Dataset rows
---

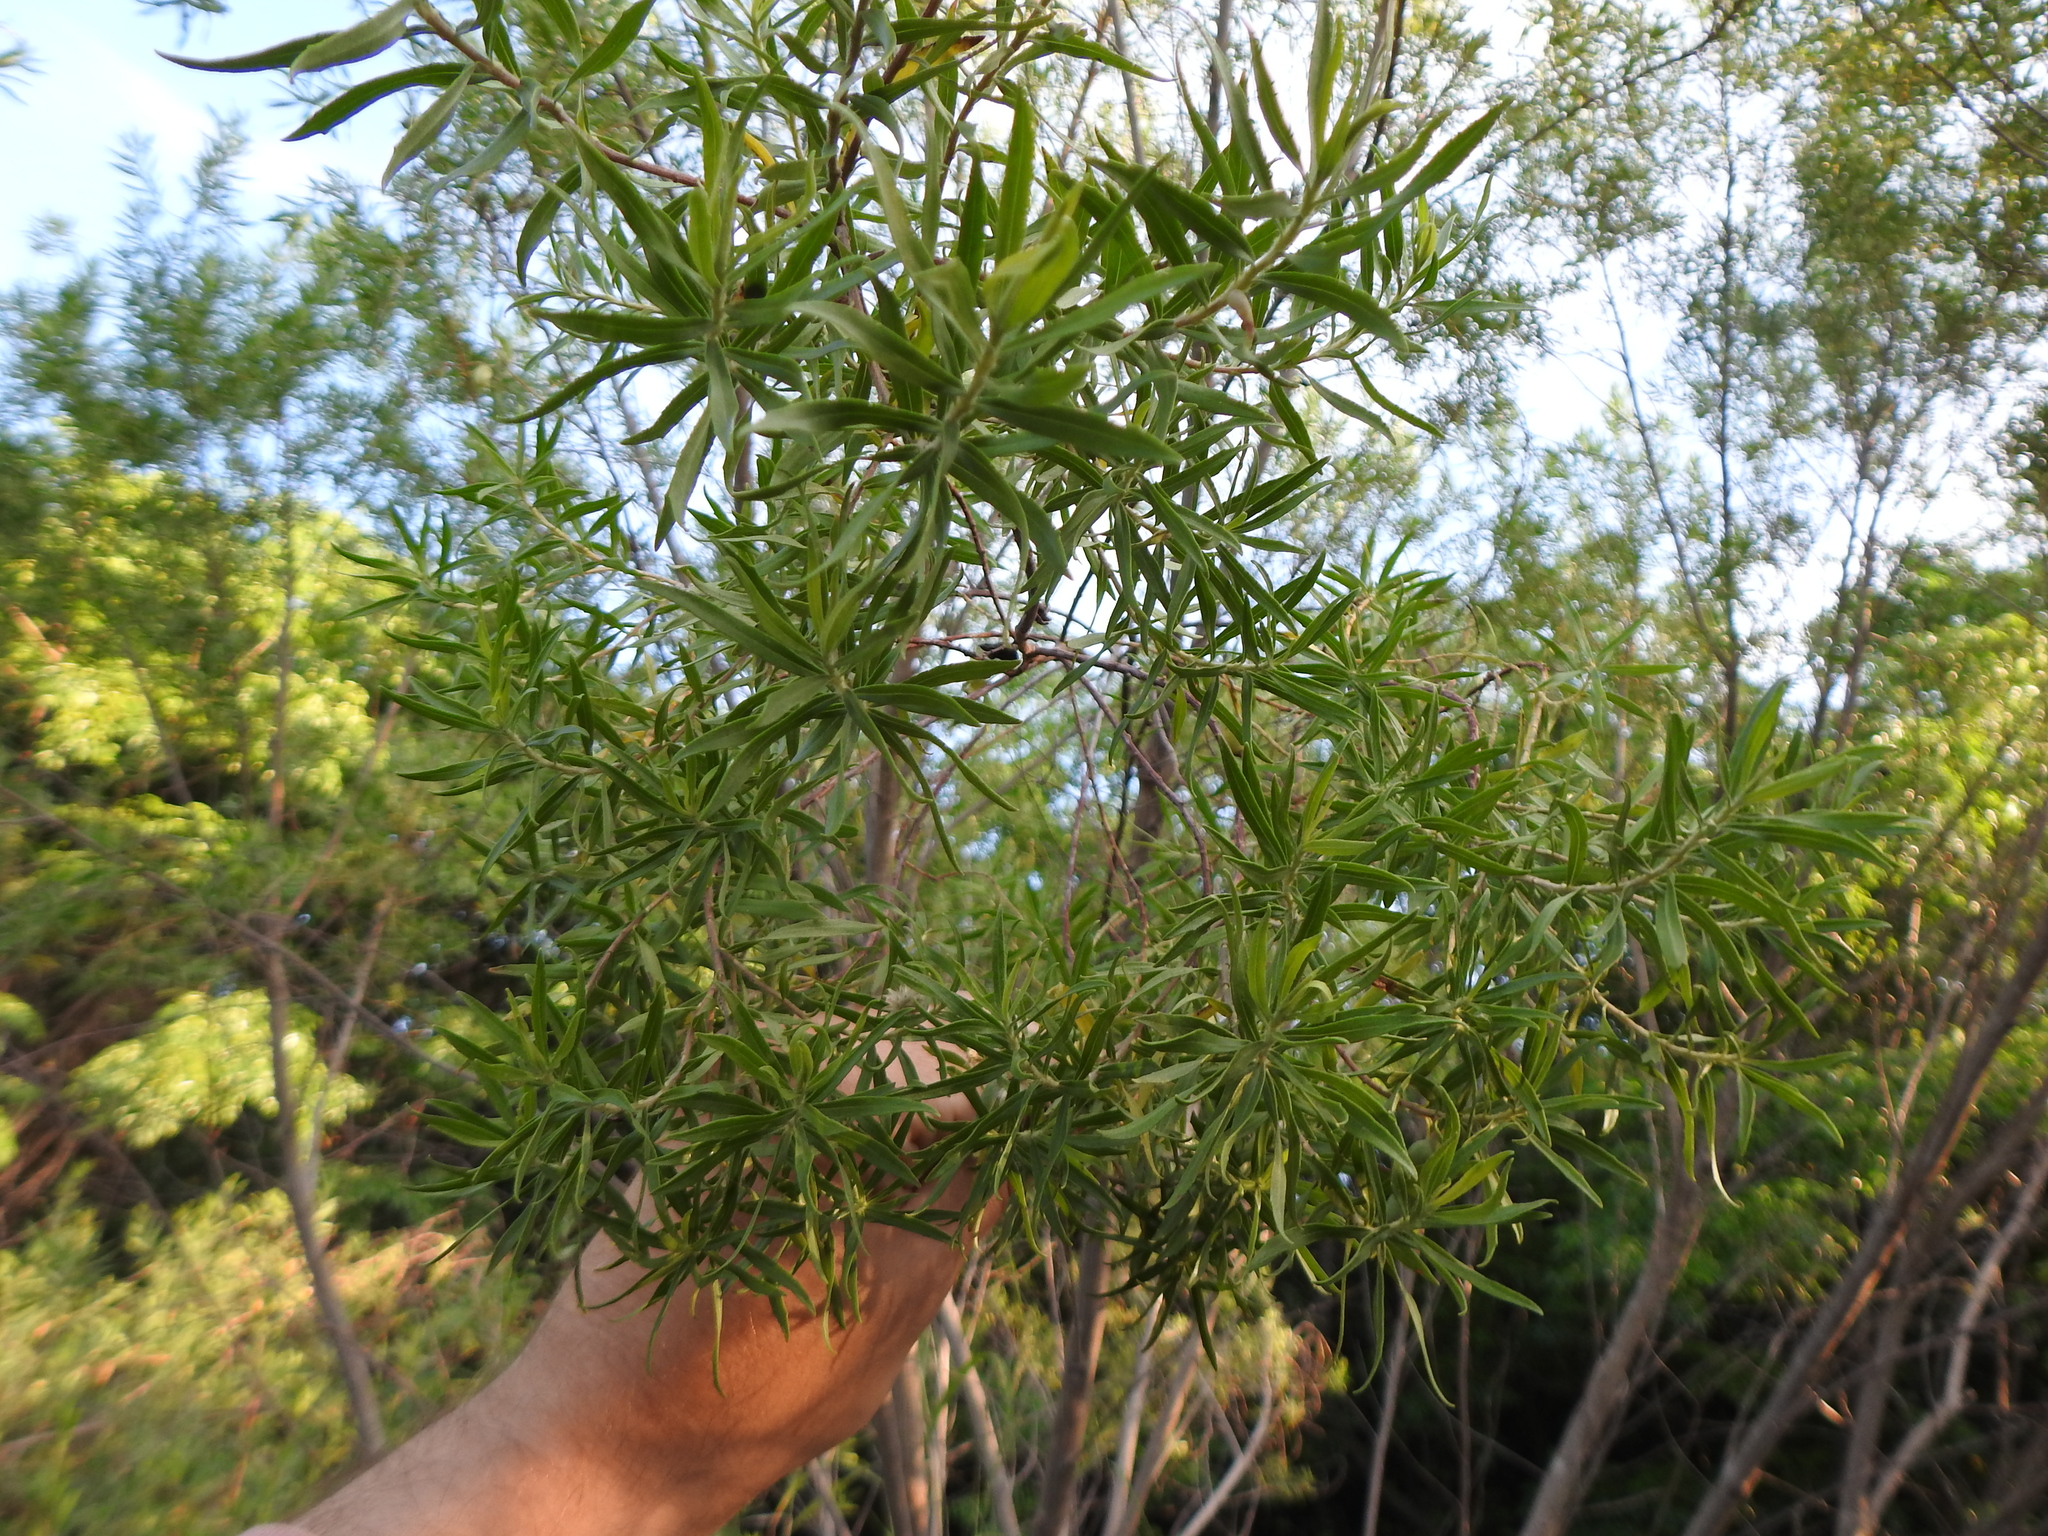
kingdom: Plantae
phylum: Tracheophyta
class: Magnoliopsida
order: Asterales
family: Asteraceae
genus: Baccharis
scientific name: Baccharis dracunculifolia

---

SHORT EXERCISE: Update the material by changing every "scientific name" to "species name" and leaving all other text as it is. Omit the pictures from your answer.

OUTPUT BELOW:
kingdom: Plantae
phylum: Tracheophyta
class: Magnoliopsida
order: Asterales
family: Asteraceae
genus: Baccharis
species name: Baccharis dracunculifolia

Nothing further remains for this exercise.